Aim A - Lay out a portion of the records as a JSON list of strings, one string per line and no blank lines. Begin at the line that has "genus: Clematis" and stop after the line that has "scientific name: Protolampra brunneicollis".

Text passage -
I work for a mobile company which is the market leader in what we do. I have been working in India, and has now been working out of the global head office for the past three years. I work on HR projects which have nothing to do with recruitment in either the country that I live in, or my home country.

I have a corporate LinkedIn account - the company is paying for it - and hence I use it as a work tool and connect to whomever sends me an invite. However, this has resulted in people sending me friend requests in facebook ( which I decline, I only add close friends or close colleagues in facebook and I give them the reason for declining) and then calling me up and demanding I find them a job. Some of them got my mobile number from some mutual friends under the pretext of wanting career advice from me, while some never told me how they got my mobile number. Some try to add me to gtalk and then chat without any context or reason. I have blocked the gtalk baiters after politely explaining to them how I do not mix my professional and personal life, but some were miffed that I did not want to add them as friends.

I also get group emails for various HR Services and recruitment brochures from various institutes from my home country and other parts of the world. If I get a email in my office ID or LinkedIn profile, I forward it to the right person in my organization. When I get them at my personal ID, I often mark them as spam - especially the "surveys," which are often just a ploy to get the email address, office address and mobile numbers of some of the highly placed people in the organization.

Part of a data file -

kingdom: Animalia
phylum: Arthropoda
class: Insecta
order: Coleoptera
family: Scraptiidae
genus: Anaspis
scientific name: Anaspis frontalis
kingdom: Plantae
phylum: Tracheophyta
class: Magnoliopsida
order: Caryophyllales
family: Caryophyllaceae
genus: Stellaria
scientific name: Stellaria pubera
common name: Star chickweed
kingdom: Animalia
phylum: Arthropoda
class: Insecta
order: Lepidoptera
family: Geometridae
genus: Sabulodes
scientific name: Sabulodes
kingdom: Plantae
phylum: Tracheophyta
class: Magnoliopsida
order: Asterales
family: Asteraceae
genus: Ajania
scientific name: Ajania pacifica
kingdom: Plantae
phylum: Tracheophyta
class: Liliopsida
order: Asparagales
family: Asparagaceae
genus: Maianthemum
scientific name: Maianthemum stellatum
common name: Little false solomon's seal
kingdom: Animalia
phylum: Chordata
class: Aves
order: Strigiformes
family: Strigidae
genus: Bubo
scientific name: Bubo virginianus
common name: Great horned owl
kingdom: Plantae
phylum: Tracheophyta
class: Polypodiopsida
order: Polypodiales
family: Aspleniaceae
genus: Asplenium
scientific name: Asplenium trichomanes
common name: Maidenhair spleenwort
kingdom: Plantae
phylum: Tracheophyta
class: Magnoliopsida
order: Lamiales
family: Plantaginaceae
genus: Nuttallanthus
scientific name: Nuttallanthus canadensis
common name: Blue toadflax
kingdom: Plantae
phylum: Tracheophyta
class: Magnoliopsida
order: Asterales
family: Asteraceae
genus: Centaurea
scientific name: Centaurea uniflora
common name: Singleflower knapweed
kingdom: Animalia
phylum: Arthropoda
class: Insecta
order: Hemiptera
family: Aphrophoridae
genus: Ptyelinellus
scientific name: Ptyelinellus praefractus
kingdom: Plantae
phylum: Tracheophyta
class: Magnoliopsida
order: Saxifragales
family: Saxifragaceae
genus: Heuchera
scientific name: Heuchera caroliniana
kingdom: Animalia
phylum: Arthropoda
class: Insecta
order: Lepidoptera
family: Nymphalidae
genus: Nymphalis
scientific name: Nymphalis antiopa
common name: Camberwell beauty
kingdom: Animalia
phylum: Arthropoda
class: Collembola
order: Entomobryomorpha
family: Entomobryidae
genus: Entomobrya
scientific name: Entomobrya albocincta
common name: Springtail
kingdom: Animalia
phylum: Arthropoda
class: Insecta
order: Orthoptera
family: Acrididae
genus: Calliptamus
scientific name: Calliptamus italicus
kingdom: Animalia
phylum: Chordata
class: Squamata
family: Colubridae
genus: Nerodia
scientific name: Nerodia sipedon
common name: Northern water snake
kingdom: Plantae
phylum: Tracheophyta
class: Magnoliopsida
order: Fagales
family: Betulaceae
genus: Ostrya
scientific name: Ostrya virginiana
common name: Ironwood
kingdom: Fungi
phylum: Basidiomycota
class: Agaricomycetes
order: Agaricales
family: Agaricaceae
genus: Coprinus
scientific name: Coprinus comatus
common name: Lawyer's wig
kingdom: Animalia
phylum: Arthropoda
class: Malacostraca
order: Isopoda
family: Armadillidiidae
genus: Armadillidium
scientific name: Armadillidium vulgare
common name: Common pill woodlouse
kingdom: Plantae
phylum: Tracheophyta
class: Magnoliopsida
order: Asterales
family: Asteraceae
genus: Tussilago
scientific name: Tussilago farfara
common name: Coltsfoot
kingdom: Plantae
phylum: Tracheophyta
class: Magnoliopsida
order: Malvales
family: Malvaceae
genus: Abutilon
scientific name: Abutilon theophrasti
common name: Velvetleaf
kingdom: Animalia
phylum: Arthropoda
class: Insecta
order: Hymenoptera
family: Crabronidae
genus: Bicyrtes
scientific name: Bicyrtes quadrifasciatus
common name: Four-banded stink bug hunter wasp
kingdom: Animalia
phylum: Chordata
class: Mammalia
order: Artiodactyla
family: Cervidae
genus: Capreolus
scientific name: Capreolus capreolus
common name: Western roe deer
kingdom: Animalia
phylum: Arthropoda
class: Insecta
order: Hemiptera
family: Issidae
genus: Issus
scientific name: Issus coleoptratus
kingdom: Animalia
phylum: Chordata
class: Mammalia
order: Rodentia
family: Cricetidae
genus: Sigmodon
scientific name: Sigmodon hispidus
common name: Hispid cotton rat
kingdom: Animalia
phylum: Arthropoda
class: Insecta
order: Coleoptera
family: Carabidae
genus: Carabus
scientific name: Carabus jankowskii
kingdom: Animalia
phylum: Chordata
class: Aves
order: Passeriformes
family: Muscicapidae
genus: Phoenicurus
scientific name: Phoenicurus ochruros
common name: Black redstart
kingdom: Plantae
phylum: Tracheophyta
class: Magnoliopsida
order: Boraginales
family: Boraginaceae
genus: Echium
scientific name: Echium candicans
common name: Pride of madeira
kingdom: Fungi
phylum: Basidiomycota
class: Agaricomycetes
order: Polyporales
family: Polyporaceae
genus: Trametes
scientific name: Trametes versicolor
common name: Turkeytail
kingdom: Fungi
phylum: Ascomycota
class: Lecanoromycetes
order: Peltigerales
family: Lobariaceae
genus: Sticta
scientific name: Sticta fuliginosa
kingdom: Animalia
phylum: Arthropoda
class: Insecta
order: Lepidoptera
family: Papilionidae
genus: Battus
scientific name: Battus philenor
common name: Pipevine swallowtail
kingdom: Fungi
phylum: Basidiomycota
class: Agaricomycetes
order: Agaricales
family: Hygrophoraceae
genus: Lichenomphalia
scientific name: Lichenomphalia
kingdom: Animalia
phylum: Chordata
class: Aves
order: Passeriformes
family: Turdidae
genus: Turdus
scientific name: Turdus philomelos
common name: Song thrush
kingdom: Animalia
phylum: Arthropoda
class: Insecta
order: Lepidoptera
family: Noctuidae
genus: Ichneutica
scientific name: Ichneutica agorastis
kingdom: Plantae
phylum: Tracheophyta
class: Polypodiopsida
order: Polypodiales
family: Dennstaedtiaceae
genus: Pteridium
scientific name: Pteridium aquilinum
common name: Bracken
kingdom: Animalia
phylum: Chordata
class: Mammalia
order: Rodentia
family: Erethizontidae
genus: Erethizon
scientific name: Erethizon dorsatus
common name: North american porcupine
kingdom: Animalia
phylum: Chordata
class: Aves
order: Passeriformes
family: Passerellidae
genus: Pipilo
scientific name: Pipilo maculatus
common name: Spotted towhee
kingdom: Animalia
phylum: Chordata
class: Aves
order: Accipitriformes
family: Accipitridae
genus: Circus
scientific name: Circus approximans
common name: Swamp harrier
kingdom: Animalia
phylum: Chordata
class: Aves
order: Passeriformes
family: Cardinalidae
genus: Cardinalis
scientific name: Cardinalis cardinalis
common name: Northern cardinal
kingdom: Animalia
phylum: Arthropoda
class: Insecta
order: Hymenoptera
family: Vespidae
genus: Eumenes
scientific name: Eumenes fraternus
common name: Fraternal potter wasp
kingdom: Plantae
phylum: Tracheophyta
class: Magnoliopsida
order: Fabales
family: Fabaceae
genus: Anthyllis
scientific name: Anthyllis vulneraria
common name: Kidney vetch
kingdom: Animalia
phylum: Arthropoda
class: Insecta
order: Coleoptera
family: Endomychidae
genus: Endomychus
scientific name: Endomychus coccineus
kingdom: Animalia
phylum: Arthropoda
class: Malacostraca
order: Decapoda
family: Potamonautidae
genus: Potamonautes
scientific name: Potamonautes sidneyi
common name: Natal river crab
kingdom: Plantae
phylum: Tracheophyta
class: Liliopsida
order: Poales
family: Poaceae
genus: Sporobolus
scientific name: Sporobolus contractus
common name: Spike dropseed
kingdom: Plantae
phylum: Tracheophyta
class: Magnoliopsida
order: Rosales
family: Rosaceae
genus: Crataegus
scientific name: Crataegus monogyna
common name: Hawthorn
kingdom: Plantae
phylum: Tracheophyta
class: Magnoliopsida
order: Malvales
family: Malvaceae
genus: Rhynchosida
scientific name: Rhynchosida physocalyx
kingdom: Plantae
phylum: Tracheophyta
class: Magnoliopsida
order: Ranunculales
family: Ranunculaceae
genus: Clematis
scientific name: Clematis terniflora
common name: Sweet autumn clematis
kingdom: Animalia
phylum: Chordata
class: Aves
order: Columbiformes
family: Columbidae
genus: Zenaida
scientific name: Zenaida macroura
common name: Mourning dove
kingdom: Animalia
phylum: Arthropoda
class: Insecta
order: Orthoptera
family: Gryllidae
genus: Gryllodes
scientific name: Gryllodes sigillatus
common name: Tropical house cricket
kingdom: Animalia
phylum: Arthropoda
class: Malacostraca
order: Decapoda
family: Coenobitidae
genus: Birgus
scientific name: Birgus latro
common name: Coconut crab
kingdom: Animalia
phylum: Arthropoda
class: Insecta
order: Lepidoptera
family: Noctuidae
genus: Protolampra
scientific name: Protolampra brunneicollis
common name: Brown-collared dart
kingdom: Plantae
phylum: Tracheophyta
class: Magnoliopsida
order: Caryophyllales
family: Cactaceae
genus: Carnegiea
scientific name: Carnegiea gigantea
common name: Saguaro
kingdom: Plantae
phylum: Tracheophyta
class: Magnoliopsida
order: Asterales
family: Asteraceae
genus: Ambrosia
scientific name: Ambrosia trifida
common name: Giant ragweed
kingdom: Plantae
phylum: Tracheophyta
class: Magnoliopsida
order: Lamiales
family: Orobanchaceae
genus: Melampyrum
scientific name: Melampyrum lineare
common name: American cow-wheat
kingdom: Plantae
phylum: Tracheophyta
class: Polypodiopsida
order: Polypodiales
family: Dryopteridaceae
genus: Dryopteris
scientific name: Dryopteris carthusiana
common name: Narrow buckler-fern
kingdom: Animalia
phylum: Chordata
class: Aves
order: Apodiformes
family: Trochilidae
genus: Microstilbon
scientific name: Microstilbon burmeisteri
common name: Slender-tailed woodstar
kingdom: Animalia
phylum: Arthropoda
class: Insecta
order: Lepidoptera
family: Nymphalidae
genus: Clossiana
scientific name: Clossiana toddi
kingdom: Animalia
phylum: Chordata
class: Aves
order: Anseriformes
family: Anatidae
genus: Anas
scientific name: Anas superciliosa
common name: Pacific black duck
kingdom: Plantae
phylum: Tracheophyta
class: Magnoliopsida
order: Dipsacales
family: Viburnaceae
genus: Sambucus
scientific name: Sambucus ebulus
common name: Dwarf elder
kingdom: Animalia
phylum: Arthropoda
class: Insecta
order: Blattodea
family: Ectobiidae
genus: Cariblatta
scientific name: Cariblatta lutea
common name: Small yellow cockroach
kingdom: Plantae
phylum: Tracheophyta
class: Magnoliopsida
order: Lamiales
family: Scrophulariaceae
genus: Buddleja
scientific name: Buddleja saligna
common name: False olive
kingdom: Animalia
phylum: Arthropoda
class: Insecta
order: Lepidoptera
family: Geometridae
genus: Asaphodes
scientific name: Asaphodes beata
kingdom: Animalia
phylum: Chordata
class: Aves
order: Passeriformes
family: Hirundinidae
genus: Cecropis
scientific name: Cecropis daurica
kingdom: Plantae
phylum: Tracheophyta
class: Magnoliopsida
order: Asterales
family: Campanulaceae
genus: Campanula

Aim B - Proceed with the account of unwanted contact from professional network connections, picking up after its final sentence.

Written answer A -
[
  "genus: Clematis",
  "scientific name: Clematis terniflora",
  "common name: Sweet autumn clematis",
  "kingdom: Animalia",
  "phylum: Chordata",
  "class: Aves",
  "order: Columbiformes",
  "family: Columbidae",
  "genus: Zenaida",
  "scientific name: Zenaida macroura",
  "common name: Mourning dove",
  "kingdom: Animalia",
  "phylum: Arthropoda",
  "class: Insecta",
  "order: Orthoptera",
  "family: Gryllidae",
  "genus: Gryllodes",
  "scientific name: Gryllodes sigillatus",
  "common name: Tropical house cricket",
  "kingdom: Animalia",
  "phylum: Arthropoda",
  "class: Malacostraca",
  "order: Decapoda",
  "family: Coenobitidae",
  "genus: Birgus",
  "scientific name: Birgus latro",
  "common name: Coconut crab",
  "kingdom: Animalia",
  "phylum: Arthropoda",
  "class: Insecta",
  "order: Lepidoptera",
  "family: Noctuidae",
  "genus: Protolampra",
  "scientific name: Protolampra brunneicollis"
]

Written answer B -
I understand that these are difficult times, but I don't want my personal life to be encroched upon. My LinkedIn profile clearly requests all professional requests should be sent via my office email or LinkedIn account. It also explains where I am working now, and what I am doing. People who would take two minutes to read my profile will not be sending me these emails.

Is it ok to block / mark as spam these people, who do not do me the common courtesy of reading up a bit about my work before generically spamming me? I had to block a few men in the past week on gtalk, and got a bunch of spam emails. I am at my wits end.

Different people use social networking tools differently. Some people have no barrier at all between professional and personal contacts, and freely intermingle their work and personal personas on Facebook, etc. Other people don't. Because there are no clear guidelines or commonly accepted mores, you're going to have people attempt to cross this boundary in ways you don't like.

But you're entitled to enforce whatever boundaries you want. I'd start by removing your gmail and other personal contact info from your LinkedIn profile. (I assume that's how people are getting it.) If you put it there, it's not unreasonable that people think they can use it, so don't offer it up.

From there, of course you don't need to "friend" people on Facebook who you don't feel you know. And you can set your privacy settings so that people you don't approve don't see much, or any, of your profile. You can do this with or without explanation -- an explanation will likely irk at least some people (rightly or wrongly), so it may be easier/kinder to do it without one.

As for companies that are sending you work-related advertisements on your personal email, you're as free to ignore this as you are junk mail you receive at home. But again, you might be better off short-circuiting the problem by not making your personal email address available to those you only want to interact with in your professional sphere.

4 comments:

Anonymous said...

Thanks AAM. I do not make my personal email available to any of the professional networking sites, but people still manage to find me.

Thanks on the advice on settings. Will do!

Just Another HR Lady said...

I had a similar experience last year. I had completed a telephone interview with a candidate, got home, opened my Facebook and had a "friend invite" from that candidate. I have a pretty common name, and there are several other people with the same name in my geographic location, so I started wondering if he had just sent out friend invites to everyone with my name, in the hopes of hitting the right person.

I found it quite intrusive and creepy...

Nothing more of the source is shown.